Collect urine culture one week prior to visits to rule out infection.
Use patient choice to select between cystoscopy or RUG for anatomical evaluation.
Risks
Asymptomatic anatomical recurrence may progress to symptomatic disease requiring reintervention.
Functional assessment may be confounded by benign prostatic obstruction, bladder dysfunction, or operator variability.
Patients may be unwilling to undergo further treatments despite recurrence.
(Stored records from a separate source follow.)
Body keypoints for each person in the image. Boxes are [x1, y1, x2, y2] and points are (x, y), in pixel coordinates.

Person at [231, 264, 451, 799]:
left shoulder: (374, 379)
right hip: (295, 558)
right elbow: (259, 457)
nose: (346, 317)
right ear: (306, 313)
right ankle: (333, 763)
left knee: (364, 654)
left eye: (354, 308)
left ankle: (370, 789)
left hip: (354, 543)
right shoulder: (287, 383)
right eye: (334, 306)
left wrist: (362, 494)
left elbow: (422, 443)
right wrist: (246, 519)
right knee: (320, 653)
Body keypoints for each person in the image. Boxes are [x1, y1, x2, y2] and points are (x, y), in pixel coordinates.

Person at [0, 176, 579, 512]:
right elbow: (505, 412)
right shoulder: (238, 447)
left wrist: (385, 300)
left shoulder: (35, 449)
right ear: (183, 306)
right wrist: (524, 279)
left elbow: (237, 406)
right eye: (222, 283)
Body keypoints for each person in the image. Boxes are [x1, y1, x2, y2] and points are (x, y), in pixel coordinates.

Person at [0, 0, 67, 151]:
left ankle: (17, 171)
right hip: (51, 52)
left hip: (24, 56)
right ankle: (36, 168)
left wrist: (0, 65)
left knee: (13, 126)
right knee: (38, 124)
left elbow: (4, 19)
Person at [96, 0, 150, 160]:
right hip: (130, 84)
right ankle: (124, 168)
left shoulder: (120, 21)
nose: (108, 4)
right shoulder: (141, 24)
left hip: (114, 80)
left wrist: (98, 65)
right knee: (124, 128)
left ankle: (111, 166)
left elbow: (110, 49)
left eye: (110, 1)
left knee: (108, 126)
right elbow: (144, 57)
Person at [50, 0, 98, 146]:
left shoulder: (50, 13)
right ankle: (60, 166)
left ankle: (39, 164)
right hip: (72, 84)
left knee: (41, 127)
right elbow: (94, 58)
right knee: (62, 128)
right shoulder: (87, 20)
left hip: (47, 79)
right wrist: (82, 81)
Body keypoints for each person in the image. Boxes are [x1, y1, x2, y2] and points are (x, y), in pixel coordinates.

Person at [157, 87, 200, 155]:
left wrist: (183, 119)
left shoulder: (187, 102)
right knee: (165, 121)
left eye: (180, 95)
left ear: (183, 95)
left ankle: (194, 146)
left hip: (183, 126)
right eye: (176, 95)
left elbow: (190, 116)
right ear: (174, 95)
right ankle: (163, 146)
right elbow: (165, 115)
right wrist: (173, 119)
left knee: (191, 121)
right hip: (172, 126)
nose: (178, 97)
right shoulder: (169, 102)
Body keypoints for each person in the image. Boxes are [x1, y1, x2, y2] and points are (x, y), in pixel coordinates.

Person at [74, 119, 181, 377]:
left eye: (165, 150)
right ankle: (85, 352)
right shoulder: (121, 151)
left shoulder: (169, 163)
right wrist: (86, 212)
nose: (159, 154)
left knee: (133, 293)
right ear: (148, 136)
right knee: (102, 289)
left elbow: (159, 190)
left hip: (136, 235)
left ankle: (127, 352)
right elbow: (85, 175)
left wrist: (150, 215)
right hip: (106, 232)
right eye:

Patient & Prescribing Data
Adult males undergoing anterior urethroplasty with at least 2 years follow-up
Open urethroplasty techniques including transecting/non-transecting anastomotic and augmented urethroplasty with buccal or preputial grafts show variable outcomes; comprehensive follow-up is essential to identify recurrences and guide reintervention.
Clinical Best Practices
Adopt a multi-criteria approach to define urethroplasty success incorporating anatomical, functional, patient-reported, and reintervention data.
Implement a structured follow-up protocol with scheduled assessments up to at least 60 months post-surgery.
Use validated patient questionnaires (USS-PROM and IIEF-5) to capture patient-centered outcomes.
Educate patients about the possibility of asymptomatic recurrence and the importance of follow-up.
Tailor functional success thresholds recognizing limitations of uroflowmetry and patient variability.